Think about the values of your organization and how you can tie benefits to beliefs. For example, non-traditional benefits—such as charity matching, types of supplemental insurance, education reimbursement, and more—can help to reinforce your company’s core values.
Habit 6: Take a pulse.
Companies that practice talent optimization regularly measure and diagnose what’s going on in their organization.
At a minimum, ask your employees about their engagement and employee experience at least once a year. (Don’t have an engagement tool? Check out the PI Employee Experience Survey™.)
The key to a good engagement survey is to be sure results are kept confidential. Anything to break the trust of anonymity will take away from the purpose of collecting honest and direct feedback.
Habit 7: Plan and take action.
It’s one thing to measure engagement; it’s another thing to act on it. Effective organizations compile feedback on the employee experience and execute engagement strategies at both the corporate and manager level.

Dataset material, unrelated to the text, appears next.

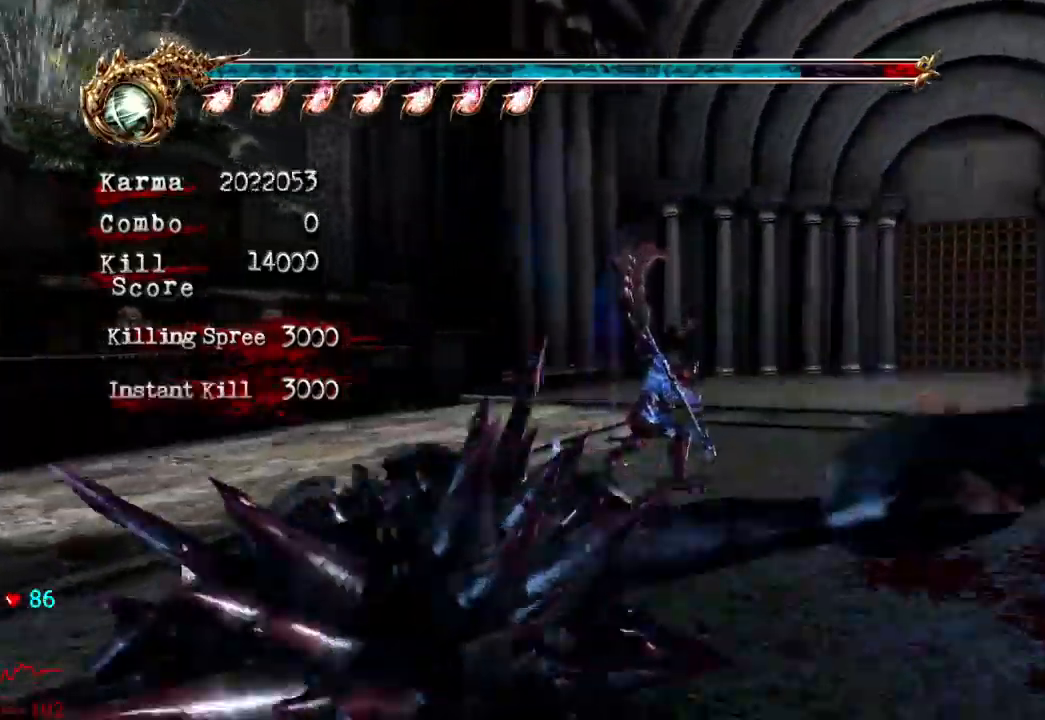
{"dt_ms": 500, "buttons": ["Y"], "left_stick": "center", "right_stick": "center", "events": []}
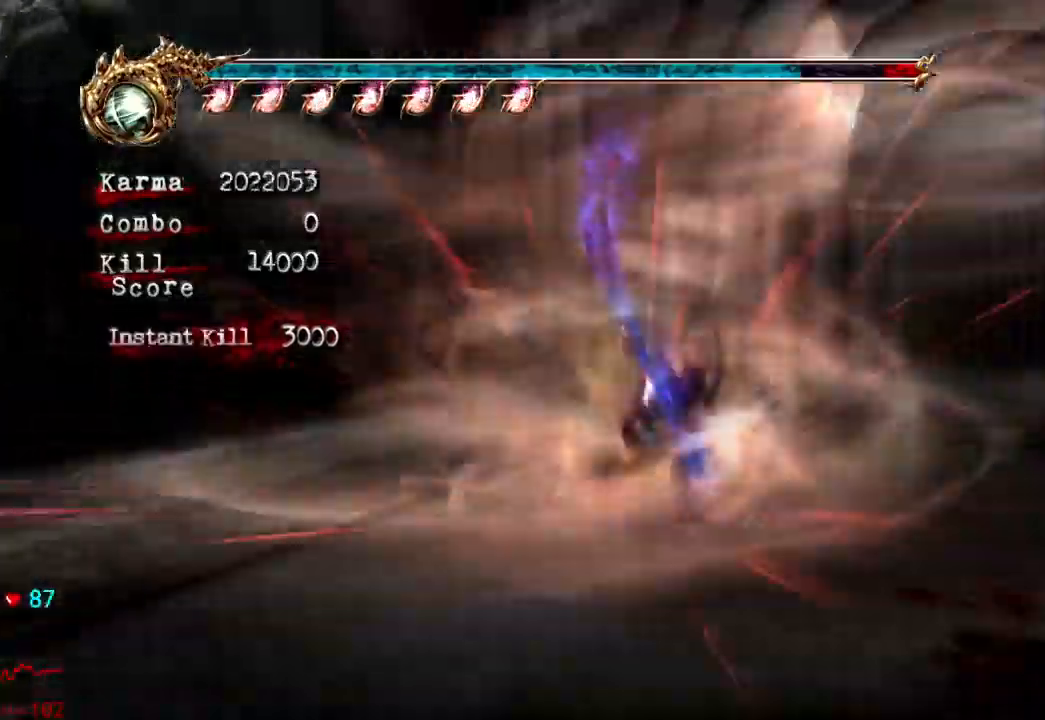
{"dt_ms": 1000, "buttons": ["DPAD_UP"], "left_stick": "center", "right_stick": "center"}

Set up key milestones to check on progress and incorporate measurement questions into your next pulse check to see if you’re moving the needle.
Increase engagement with talent optimization.
Our clients practice a disciplined called talent optimization—a framework for aligning your people strategy with your business strategy. Not only does talent optimization increase your likelihood of reaching strategic goals, but it also results in high employee engagement. When people strategy is intentional and thoughtful, the employee experience improves. Discretionary effort soars. And your organization reaps the benefits.